Let $$\eqalign{ P &= \begin{bmatrix} 2 & 1 & 2 \\ 1 & 2 & 1 \\ 2 & 2 & 1 \end{bmatrix},\,\, &Q = \begin{bmatrix} 6 & 0 & 0 \\ 0 & 6 & 0 \\ 0 & 0 & 0 \end{bmatrix} \cr\cr m &= [\,a\,b\,c\,]^T \cr M &= mm^T,\,\,\, &f = \frac{P:M}{Q:M} \cr }$$ where $\,:\,$ represents the inner/Frobenius product, i.e. $A:B=\operatorname{tr}(A^TB)$
Find the differential of the function, then the gradient $$\eqalign{ df &= \frac{(Q:M)\,P:dM-(P:M)\,Q:dM}{(Q:M)^2} \cr &= \Bigg(\frac{(Q:M)\,P-(P:M)\,Q}{(Q:M)^2}\Bigg):dM \cr &= R:dM \cr &= R:(dm\,m^T+m\,dm^T) \cr &= R:dm\,m^T+R:m\,dm^T \cr &= R:dm\,m^T+R^T:dm\,m^T \cr &= (R+R^T)\,m:dm \cr \cr g=\frac{\partial f}{\partial m} &= (R+R^T)\,m \cr \cr }$$ The derivative wrt $a$ is the first component of the gradient $$\eqalign{\frac{\partial f}{\partial a} &= g_x \cr\cr\cr}$$ Update
The gradient of the gradient can also be found. To make that calculation easier, let's use symmetric matrices $$\eqalign{ P &= \begin{bmatrix} 4 & 2 & 4 \\ 2 & 4 & 3 \\ 4 & 3 & 2 \end{bmatrix},\,\, &Q = \begin{bmatrix} 12 & 0 & 0 \\ 0 & 12 & 0 \\ 0 & 0 & 0 \end{bmatrix} }$$ This won't change the function value because the skew parts are annihilated by the inner product with the symmetric matrix $M$. This change makes $R$ symmetric, too.

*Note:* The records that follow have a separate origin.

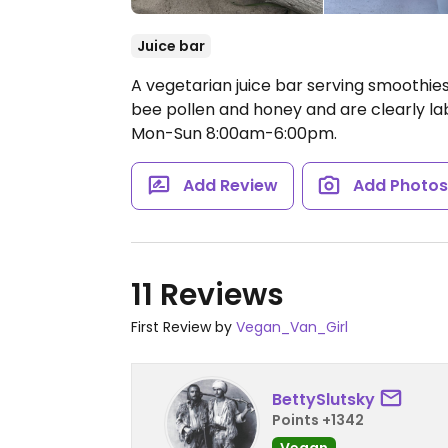
Juice bar
A vegetarian juice bar serving smoothies
bee pollen and honey and are clearly l
Mon-Sun 8:00am-6:00pm.
Add Review
Add Photo
11 Reviews
First Review by
Vegan_Van_Girl
BettySlutsky
Points +1342
Vegan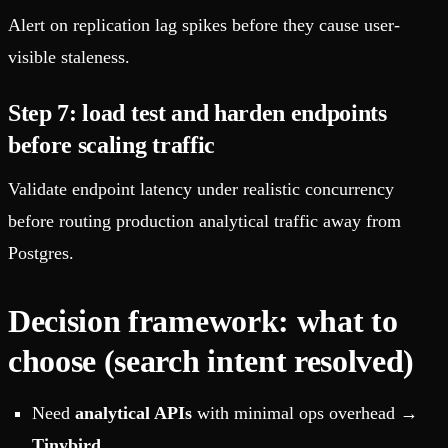
Alert on replication lag spikes before they cause user-
visible staleness.
Step 7: load test and harden endpoints
before scaling traffic
Validate endpoint latency under realistic concurrency
before routing production analytical traffic away from
Postgres.
Decision framework: what to
choose (search intent resolved)
Need
analytical APIs
with minimal ops overhead →
Tinybird
.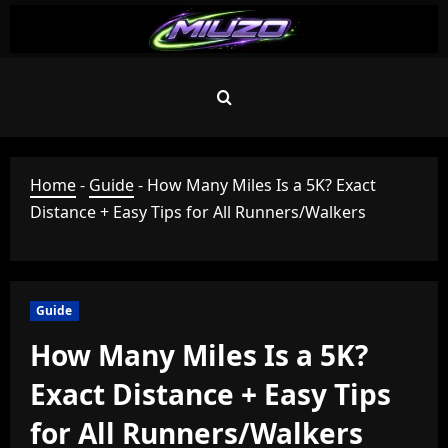
Skip
to
content
Home
-
Guide
-
How Many Miles Is a 5K? Exact
Distance + Easy Tips for All Runners/Walkers
Guide
How Many Miles Is a 5K?
Exact Distance + Easy Tips
for All Runners/Walkers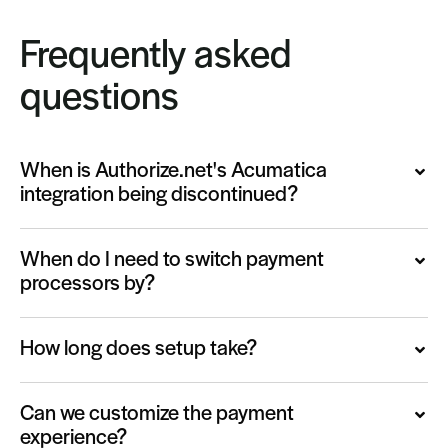
Frequently asked
questions
When is Authorize.net's Acumatica
integration being discontinued?
When do I need to switch payment
processors by?
How long does setup take?
Can we customize the payment
experience?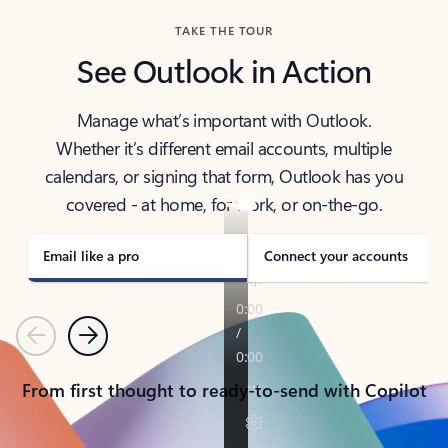
TAKE THE TOUR
See Outlook in Action
Manage what’s important with Outlook.
Whether it’s different email accounts, multiple
calendars, or signing that form, Outlook has you
covered - at home, for work, or on-the-go.
Email like a pro
Connect your accounts
Previous
Next
From first thought to ready-to-send with Copilot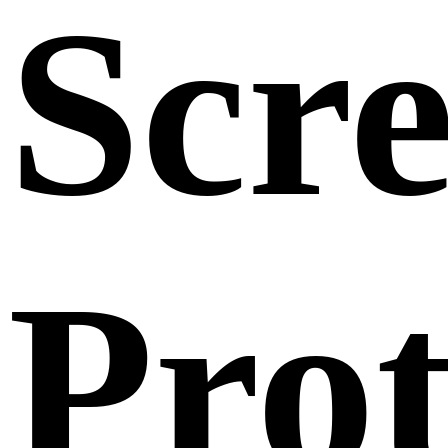
Scr
Prot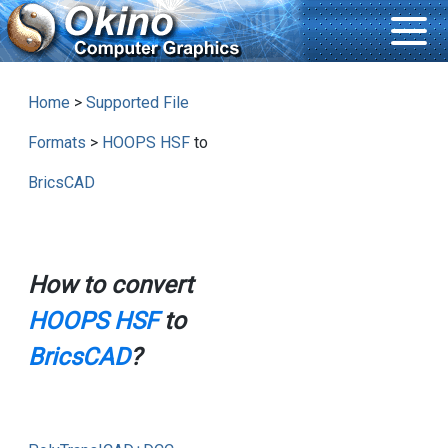
Home
>
Supported File
Formats
>
HOOPS HSF
to
BricsCAD
How to convert
HOOPS HSF
to
BricsCAD
?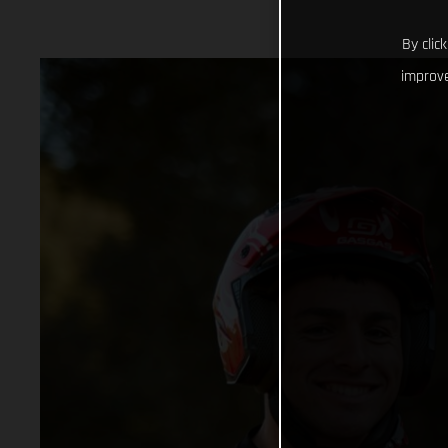
By clic
improve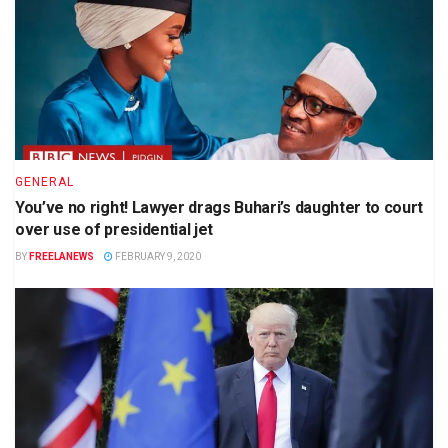
GENERAL
You’ve no right! Lawyer drags Buhari’s daughter to court
over use of presidential jet
BY
FREELANEWS
FEBRUARY 9, 2020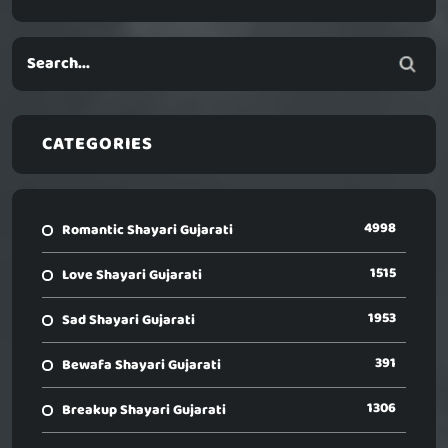
CATEGORIES
4998
Romantic Shayari Gujarati
1515
Love Shayari Gujarati
1953
Sad Shayari Gujarati
391
Bewafa Shayari Gujarati
1306
Breakup Shayari Gujarati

Let's also define some scalar coefficients to simplify the expression for $R$ $$\eqalign{ R &= \alpha P-\beta Q,\,\,\,&dR&= P\,d\alpha-Q\,d\beta \cr \alpha&=(Q:M)^{-1},\,\,\,&d\alpha&=-\alpha^2(Q:dM)=-2\alpha^2\,m^TQ\,dm \cr \beta &= \alpha^2(P:M) = \alpha f,\,\,\,&d\beta&=\alpha\,df + f\,d\alpha \cr &\,&\,&= \alpha g^T\,dm - 2f\alpha^2\,m^TQ\,dm \cr }$$ Now find the differential and gradient of $g$ $$\eqalign{ g &= 2Rm \cr\cr dg &= 2\,(R\,dm + dR\,m) \cr &= 2\,(R\,dm + Pm\,d\alpha - Qm\,d\beta) \cr &= 2\,(R\,dm + Pm\,d\alpha - Qmf\,d\alpha - Qm\alpha\,df) \cr &= 2\,(R\,dm + (Pm-fQm)\,d\alpha - \alpha Qmg^T\,dm) \cr &= 2\,(R\,dm - Rm\,\frac{d\alpha}{\alpha}- \alpha Qmg^T\,dm) \cr &= 2\,(R\,dm - Rm(2\alpha\,m^TQ\,dm) - 2\alpha Qmm^TR\,dm) \cr &= 2\,\big(R -2\alpha Rmm^TQ-2\alpha Qmm^TR\big)\,dm \cr &= 2\,\big(R -2\alpha RMQ -2\alpha QMR\big)\,dm \cr\cr \frac{\partial g}{\partial m} &= 2R - 4\alpha(RMQ+QMR) \cr\cr }$$ So that's the second derivative, but please double-check the algebra before trusting it.
As a quick check, $(Q,M,R)$ are all symmetric matrices, therefore the second derivative is also a symmetric matrix -- as it should be.